Das letzte Stück retour, ostwärts, noch den Grasrücken des Streichkopfs mitgenommen und runter (versicherte Rinne, bei Nässe sehr unangenehm - heute war es trocken)  zum Streichkopfgatterl.

Hier beginnt der Spaß.
Ein Schild weist südwärts zum Dalfazer Kamm, und wer will (ich wollte), bewegt sich die meiste Zeit auf schmalem, meist markiertem Pfad oben auf demselben (man kann die Gipfel meist auch umgehen). Ein namenloser Grasbuckel musss noch mit, bevor es auf den Höchsten geht, das Dalfazer Joch. Das rückt schon die Steinrigen Manndln ins Blickfeld, die in der Tat nicht sonderlich stabil wirken, wie echtes Achenseegebrösel halt. Ich habe zunächst das Manndl mit Gipfelkreuz umrundet und bin gemütlich auf das dahinter gekraxelt. Auf dem Rückweg zum Pfad hat mich der rote Kamin (II, milde bewertet) aufs erstere doch gejuckt - der Aufstieg hat sich durchaus gelohnt, und es war gar nicht so bröselig.
Ein Kletterversuch auf den nächsten Hügel scheiterte daran, dass alle Tritte und Griffe im eigentlich gutgestuften Felssattel abschüssig waren, das war mir in der Senkrechten zu heikel. Schade, es ging um höchstens 2 Meter. Also von Süden über die Grasflanke hoch.

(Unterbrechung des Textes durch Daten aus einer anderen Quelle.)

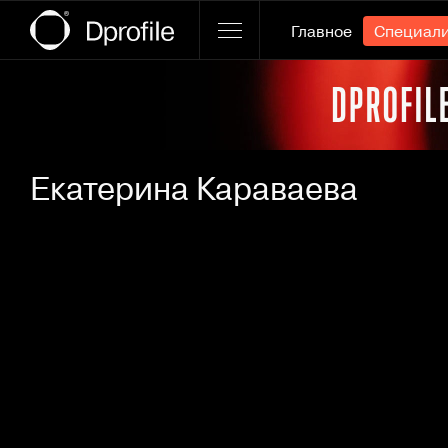
Главное
Специал
Ссылка баннера
Екатерина Караваева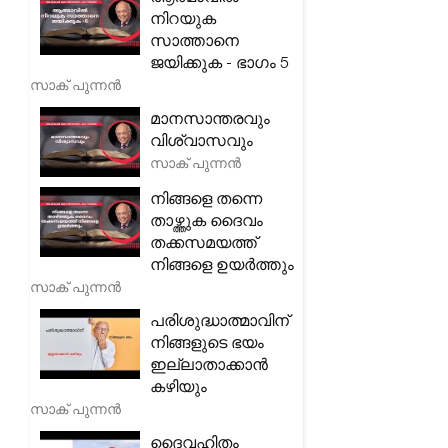
നിറയുക
സാത്താനെ
ജയിക്കുക - ഭാഗം 5
സാക് പുന്നൻ
മാനസാന്തരവും
വിശ്വാസവും
സാക് പുന്നൻ
നിങ്ങളെ തന്നെ
താഴ്ത്തുക ദൈവം
തക്കസമയത്ത്
നിങ്ങളെ ഉയർത്തും
സാക് പുന്നൻ
പരിശുദ്ധാത്മാവിന്
നിങ്ങളുടെ ഭയം
ഇല്ലാതാക്കാൻ
കഴിയും
സാക് പുന്നൻ
ദൈവഹിതം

Danach kommt die versicherte und weit sichtbar markierte Kraxelei auf die Gelbe Wand (Dalfazer Roßkopf), von der man gemütlich über Gras und durch Krummholz auf die Rotspitz schlendert. Beim Abstieg habe ich den Linksabzweig ins Gschöllkar nicht gesehen - entweder zugewachsen oder Tomaten auf den Augen. Dabei bin ich den schon einmal gegangen - aber nicht allein (wie heute), und wo man hinterhergetrottet ist, das bleibt leider nicht so gut im Gedächtnis haften. Also untenrum.

Von allen Gipfeln herrlichste Fernsicht auf dn Alpenhauptkamm (Glockner, Venediger, Olperer et tutti quanti), ins Karwendel und ins Alpenvorland. Fantastisch. Außer mir insgesamt 8 Leute hier unterwegs.